>> Start Page excerpt

[llvm-dev] Multi-Threading Compilers

Fedor Sergeev via llvm-dev llvm-dev at lists.llvm.org
Tue Mar 3 04:27:00 PST 2020



On 3/1/20 1:08 AM, David Blaikie via llvm-dev wrote:
> +Chandler & Alina for new pass manager context
>
> On Thu, Feb 27, 2020 at 9:45 PM Nicholas Krause via llvm-dev 
> <llvm-dev at lists.llvm.org <mailto:llvm-dev at lists.llvm.org>> wrote:
>
>
>
>     On 2/28/20 12:19 AM, Chris Lattner wrote:
>     > Hi Nicholas,
>     >
>     > You might want to check out MLIR: its pass manager is already
>     automatically and implicitly multithreaded.
>     >
>     > -Chris
>     Chris,
>
>     I was aware that LLVM was moving to MLIR at some point due to this.
>
>
> FWIW: I don't /tihnk/ that's quite an accurate representation of the 
> situation. MLIR is now part of the LLVM project, but so far I haven't 
> seen any discussions of moving the core LLVM project itself to MLIR 
> (admittedly I'm not super clear on the details of MLIR or what that'd 
> look like - I would've guessed that LLVM would itself be a lower level 
> that a given MLIR stack might lower to, etc). There's been some 
> discussion of folks interested in experimenting with using MLIR in 
> Clang, though that's not a project goal right now.

>> End Page excerpt
>> Start Given information

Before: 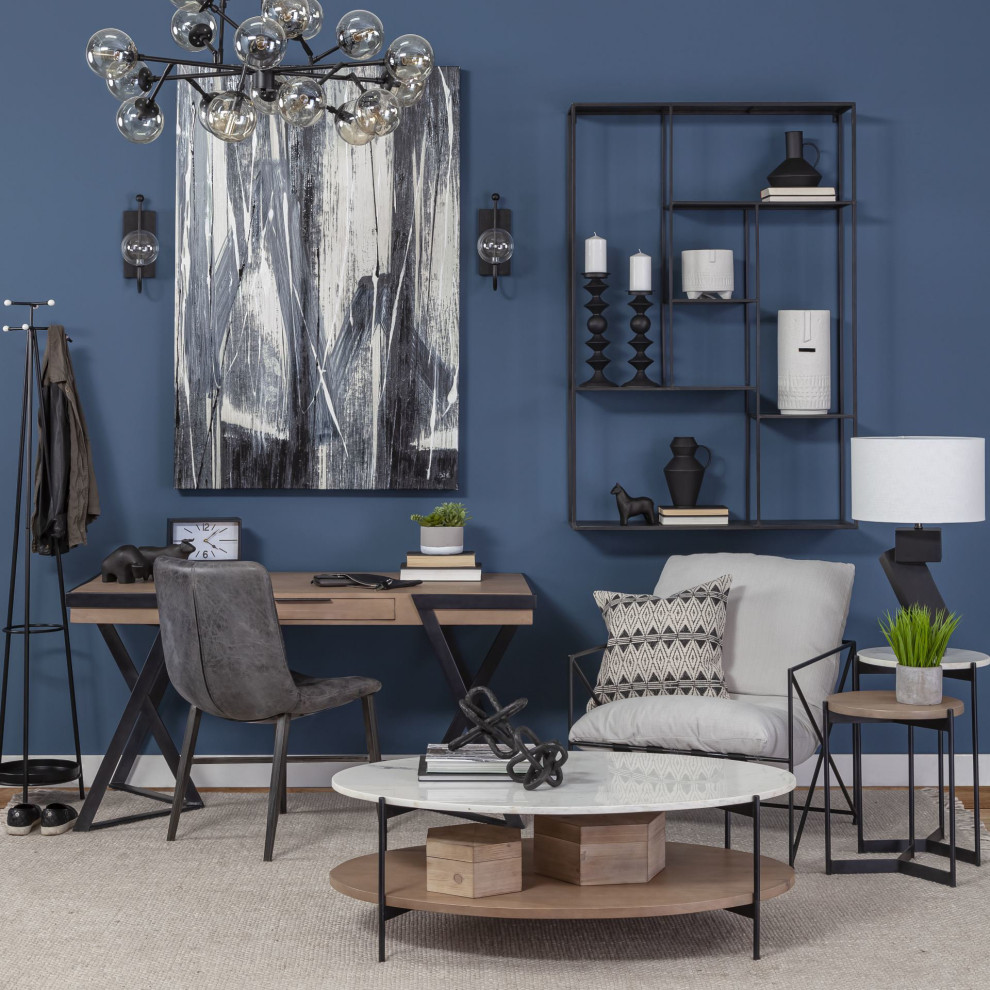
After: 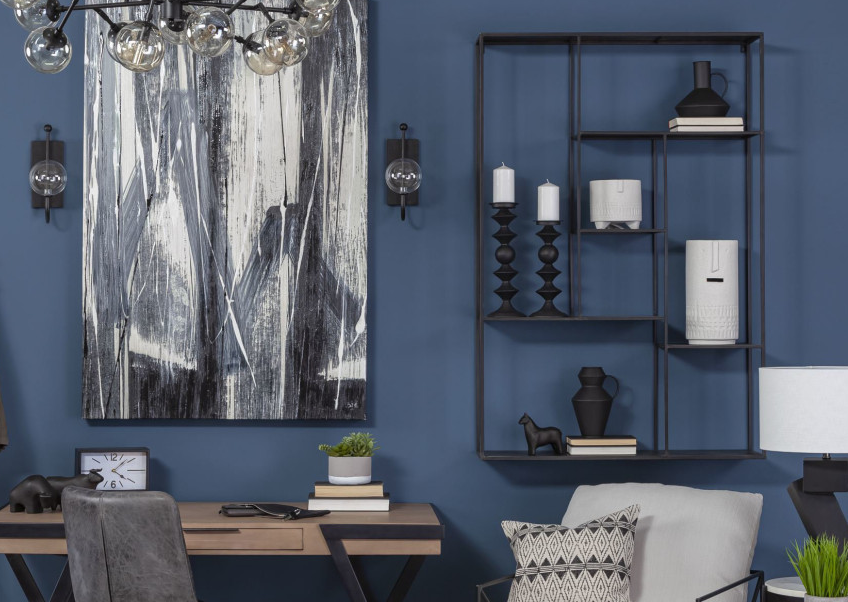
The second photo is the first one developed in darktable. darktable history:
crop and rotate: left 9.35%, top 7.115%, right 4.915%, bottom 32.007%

>> End Given information

» Required work
- a) In the mailing list post on multi-threading compilers, what does Chris Lattner say about MLIR's pass manager?
- b) Carry on the mailing list post on multi-threading compilers, picking up after its final sentence.

» Responses per task
- a) He says it is already automatically and implicitly multithreaded.

- b)
>
>     I've
>     curious as
>     to how MLIR deals with IPO as that's the problem I was running into.
>
>
> FWIW I believe LLVM's new pass manager (NPM) was designed with 
> parallelism and the ability to support this situation (that MLIR 
> doesn't? Or doesn't to the degree/way in which the NPM does). I'll 
> leave it to folks (Chandler probably has the most context here) to 
> provide some more detail there if they can/have time.
Indeed NPM does enable more parallelism compared to the old one.
However this parallelism is much more useful for our "multiple 
JIT-compilations in one process" case where each thread
is doing its own compilation on its own module/context. Independent pass 
pipelines, settings per pass instance,
individual caching analysis managers - everything helps.
Yet for the kind of multi-threaded compilation discussed here, where a 
single context/IR unit is shared across many threads,
it becomes much more involved due to limitations of IR itself, as others 
have rightfully pointed out here.

regards,
   Fedor.

>     Even if you have
>     pipelines what guarantees do we have about IPO or are there any. For
>     example if an
>     analysis pass runs after a loop pass for heuristics to get good data,
>     does MLIR ensure
>     that?   The problem isn't getting a pipeline as much as IPO issues in
>     terms of rescheduling
>     in a pipeline or incorrectly splitting up into pipelines. I yet to
>     find
>     a good solution on the
>     GCC side as well and it seems that there will be issues with this no
>     matter what, not
>     sure of what trade offs the LLVM side is willing to make.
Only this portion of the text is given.